CHALLENGE A
Decide whether each statement below agrees with the passage on the lock-free queue. Give yes or no for each, along with the exact words of the passage that settle it.
(i) In the final code, the Dequeue() method still updates the tail pointer when needed.
(ii) The tail pointer can lag behind the end of the list by no more than one position.
(iii) New items are enqueued at the head of the internal linked list.
CHALLENGE B
Write the next part of the passage on the lock-free queue, going on from its final words, "For the Enqueue()".

* Start PASSAGE SHOWN *

Having discussed a test app for testing the multithreaded use of the lock-free stack, it’s now time for the lock-free queue.
First of all, I decided to play around with the lock-free queue more than I had done with the lock-free stack. The queue works by enqueuing at the tail and dequeuing at the head of the internal linked list. Because an enqueue requires two updates to the linked list (adding the new node, and moving the tail pointer to the new node) and it’s hard to get them to both happen during the enqueue operation, Michael and Scott, the inventors of this particular technique, decided that updating the tail pointer wasn’t ultra-important straightaway. If it happened, great, but, if not, they deferred it to the next thread performing an enqueue or a dequeue. In fact, the enqueue operation requires the tail to be pointing to the last node before the enqueue can happen. In other words, the tail can never become adrift by more than one position from the end. If a particular enqueue doesn’t update that tail pointer, the very next one will force it to happen. Since there is a dummy node in the queue implementation holding no data, this means that the tail can never be or point ‘outside’ the linked list; it’s not like we can get some weird ABA problem where the tail is pointing at an old node no longer part of the list.
Michael and Scott went even further: they made the dequeue operation update the tail position if it was required. This, frankly, made the dequeue code harder to understand and harder to test. And, in reality, it’s just not required. Again: the tail can’t become adrift by more than one node since the next enqueue will update it before the new node can be added (in particular, the tail’s next pointer must be null
before the new node is added).
So I decided to remove the tail update code from the Dequeue()
method altogether. That, plus some more tidying up advised by CodeRush’s code issues feature, led to this latest code for the lock-free queue:
using System; using JmBucknall.Threading; namespace JmBucknall.Structures { public class LockFreeQueue<T> { SingleLinkNode<T> head; SingleLinkNode<T> tail; public LockFreeQueue() { head = new SingleLinkNode<T>(); tail = head; } public void Enqueue(T item) { SingleLinkNode<T> newNode = new SingleLinkNode<T> { Item = item }; while (true) { SingleLinkNode<T> oldTail = tail; SingleLinkNode<T> oldTailNext = oldTail.Next; if (tail == oldTail) { if (oldTailNext != null) { SyncMethods.CAS<SingleLinkNode<T>>(ref tail, oldTail, oldTailNext); } else { if (SyncMethods.CAS<SingleLinkNode<T>>(ref tail.Next, null, newNode)) { SyncMethods.CAS<SingleLinkNode<T>>(ref tail, oldTail, newNode); return; } } } } } public bool Dequeue(out T item) { while (true) { SingleLinkNode<T> oldHead = head; SingleLinkNode<T> oldHeadNext = oldHead.Next; if (oldHead == head) { if (oldHeadNext == null) { item = default(T); return false; } if (SyncMethods.CAS<SingleLinkNode<T>>(ref head, oldHead, oldHeadNext)) { item = oldHeadNext.Item; return true; } } } } public T Dequeue() { T result; Dequeue(out result); return result; } } }
For the Enqueue()

* End PASSAGE SHOWN *
* Start DATASET ENTRIES *

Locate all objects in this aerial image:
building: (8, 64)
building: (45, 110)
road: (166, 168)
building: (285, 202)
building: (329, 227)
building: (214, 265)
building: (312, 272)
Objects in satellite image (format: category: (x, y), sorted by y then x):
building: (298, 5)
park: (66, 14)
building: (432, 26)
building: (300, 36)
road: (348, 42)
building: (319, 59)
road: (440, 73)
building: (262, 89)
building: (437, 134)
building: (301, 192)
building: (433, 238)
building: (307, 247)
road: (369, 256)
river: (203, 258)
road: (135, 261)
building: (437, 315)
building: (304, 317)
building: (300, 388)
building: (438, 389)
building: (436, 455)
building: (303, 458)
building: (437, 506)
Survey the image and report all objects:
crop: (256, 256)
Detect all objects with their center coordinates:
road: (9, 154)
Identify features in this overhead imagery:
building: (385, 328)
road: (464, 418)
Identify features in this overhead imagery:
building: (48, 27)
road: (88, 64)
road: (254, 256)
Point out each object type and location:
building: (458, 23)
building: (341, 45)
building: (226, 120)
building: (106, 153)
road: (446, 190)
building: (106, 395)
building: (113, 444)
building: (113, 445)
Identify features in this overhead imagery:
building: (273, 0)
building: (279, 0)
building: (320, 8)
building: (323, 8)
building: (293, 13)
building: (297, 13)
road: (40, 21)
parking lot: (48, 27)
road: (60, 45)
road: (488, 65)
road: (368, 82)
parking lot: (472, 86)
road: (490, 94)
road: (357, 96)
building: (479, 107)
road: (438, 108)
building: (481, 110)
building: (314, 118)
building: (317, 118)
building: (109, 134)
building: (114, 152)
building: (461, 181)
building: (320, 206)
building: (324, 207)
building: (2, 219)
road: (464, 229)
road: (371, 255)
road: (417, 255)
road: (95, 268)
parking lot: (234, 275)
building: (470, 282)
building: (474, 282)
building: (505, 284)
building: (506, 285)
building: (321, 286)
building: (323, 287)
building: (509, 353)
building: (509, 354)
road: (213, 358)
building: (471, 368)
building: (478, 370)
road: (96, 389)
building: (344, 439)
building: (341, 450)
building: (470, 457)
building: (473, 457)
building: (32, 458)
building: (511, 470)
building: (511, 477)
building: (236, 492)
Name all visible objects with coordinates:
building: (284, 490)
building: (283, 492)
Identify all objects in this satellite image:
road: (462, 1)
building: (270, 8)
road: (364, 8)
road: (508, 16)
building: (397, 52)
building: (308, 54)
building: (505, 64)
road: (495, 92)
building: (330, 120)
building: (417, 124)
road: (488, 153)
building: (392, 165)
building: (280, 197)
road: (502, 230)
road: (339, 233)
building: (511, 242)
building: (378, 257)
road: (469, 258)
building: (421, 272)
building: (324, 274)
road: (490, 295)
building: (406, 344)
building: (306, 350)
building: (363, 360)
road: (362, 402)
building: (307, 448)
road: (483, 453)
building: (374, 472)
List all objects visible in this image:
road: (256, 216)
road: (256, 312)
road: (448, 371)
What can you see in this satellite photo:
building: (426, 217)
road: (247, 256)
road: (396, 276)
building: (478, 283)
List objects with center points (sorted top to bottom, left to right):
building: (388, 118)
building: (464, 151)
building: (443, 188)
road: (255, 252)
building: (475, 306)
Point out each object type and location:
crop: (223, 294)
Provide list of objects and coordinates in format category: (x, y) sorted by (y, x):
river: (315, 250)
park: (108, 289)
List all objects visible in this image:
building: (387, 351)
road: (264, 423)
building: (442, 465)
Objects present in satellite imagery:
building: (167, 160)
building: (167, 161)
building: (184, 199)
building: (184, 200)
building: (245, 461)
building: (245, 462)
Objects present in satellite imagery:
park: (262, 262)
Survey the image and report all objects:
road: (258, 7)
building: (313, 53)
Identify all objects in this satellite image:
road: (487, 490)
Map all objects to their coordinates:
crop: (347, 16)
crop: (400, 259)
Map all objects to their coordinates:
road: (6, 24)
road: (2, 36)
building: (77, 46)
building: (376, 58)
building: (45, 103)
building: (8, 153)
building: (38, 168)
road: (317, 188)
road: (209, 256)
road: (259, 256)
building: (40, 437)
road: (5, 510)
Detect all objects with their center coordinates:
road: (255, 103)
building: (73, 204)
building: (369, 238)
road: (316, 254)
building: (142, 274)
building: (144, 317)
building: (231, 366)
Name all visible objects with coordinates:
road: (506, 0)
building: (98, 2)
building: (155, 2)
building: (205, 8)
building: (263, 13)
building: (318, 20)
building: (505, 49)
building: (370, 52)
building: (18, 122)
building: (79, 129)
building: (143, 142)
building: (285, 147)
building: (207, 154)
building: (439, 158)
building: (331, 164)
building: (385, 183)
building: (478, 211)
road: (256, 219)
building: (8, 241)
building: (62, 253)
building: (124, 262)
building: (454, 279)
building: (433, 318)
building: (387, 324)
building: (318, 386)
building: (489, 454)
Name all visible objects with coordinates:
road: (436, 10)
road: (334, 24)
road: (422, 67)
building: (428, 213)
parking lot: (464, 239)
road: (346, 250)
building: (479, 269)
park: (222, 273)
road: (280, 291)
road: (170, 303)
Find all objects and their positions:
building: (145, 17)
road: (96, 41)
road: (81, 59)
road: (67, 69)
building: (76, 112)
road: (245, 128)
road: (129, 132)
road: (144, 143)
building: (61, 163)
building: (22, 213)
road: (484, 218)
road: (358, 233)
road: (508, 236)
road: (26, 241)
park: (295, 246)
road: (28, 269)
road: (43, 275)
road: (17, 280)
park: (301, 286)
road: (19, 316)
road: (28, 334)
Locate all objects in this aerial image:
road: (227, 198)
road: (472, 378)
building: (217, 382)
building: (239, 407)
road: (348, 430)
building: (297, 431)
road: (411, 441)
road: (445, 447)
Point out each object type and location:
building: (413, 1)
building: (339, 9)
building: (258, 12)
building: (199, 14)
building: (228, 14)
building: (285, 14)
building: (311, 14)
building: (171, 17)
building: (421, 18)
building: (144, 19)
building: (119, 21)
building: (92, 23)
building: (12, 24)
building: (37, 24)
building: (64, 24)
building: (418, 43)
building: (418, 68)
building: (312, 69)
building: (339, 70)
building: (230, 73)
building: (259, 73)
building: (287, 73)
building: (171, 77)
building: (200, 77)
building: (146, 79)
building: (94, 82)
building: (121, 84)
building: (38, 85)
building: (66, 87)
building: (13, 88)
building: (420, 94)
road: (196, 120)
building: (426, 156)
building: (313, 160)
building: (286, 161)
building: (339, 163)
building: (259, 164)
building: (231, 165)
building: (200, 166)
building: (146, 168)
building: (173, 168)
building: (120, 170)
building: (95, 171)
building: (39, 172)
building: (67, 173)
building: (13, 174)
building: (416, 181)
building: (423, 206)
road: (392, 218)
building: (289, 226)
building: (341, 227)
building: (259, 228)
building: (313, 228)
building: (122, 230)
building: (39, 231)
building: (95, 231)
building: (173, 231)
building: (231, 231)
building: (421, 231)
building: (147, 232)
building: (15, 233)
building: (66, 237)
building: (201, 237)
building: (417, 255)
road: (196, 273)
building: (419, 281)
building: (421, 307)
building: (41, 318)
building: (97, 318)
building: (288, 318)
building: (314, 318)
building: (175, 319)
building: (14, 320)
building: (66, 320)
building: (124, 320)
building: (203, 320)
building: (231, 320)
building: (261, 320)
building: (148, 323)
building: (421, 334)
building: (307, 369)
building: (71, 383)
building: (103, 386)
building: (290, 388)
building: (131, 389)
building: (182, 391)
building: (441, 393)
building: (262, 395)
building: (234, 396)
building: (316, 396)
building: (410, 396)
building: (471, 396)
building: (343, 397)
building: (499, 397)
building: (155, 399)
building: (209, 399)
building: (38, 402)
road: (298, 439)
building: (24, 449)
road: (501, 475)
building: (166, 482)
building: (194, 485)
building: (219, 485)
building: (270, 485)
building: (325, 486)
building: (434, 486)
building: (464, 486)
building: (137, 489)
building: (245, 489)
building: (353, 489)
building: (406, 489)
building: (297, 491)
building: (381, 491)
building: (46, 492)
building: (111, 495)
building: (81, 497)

* End DATASET ENTRIES *

OUTPUT A
(i) No: "I decided to remove the tail update code from the Dequeue() method altogether."
(ii) Yes: "the tail can never become adrift by more than one position from the end."
(iii) No: "The queue works by enqueuing at the tail and dequeuing at the head of the internal linked list."

OUTPUT B
method, a new node is allocated and initialized. We then enter an infinite loop (it’ll be exited when we add the new node properly at the end of the linked list) and take copies of the tail and the tail’s next node. If there’s no change in the tail, and the next node is not null
, the tail has fallen behind and we (try to) update its position. If the next node is null
, we try to add the new node. If that was successful, we (try to) update the tail and return. Simple enough: update the tail if needed and add the new node on the end, afterwards trying to update the tail. The new node will only be added if the tail’s next node is null
.
Dequeue()
is much simpler than before. No longer do we worry about the tail; let Enqueue()
deal with that. We take a copy of the head and its next node. If the head hasn’t changed and the next node is null
, we can return the default value and false (to indicate the queue was empty at that point in time). If the head hasn’t changed and the next node is not null
, we try to advance the head to its next node. If we’re successful, the old head’s next node is now the dummy head node and we can return its item with impunity and true to indicate a successful dequeue.
Now we can look at the test program. It works in exactly the same way as in the stack case, so I’ll leave the description to that post.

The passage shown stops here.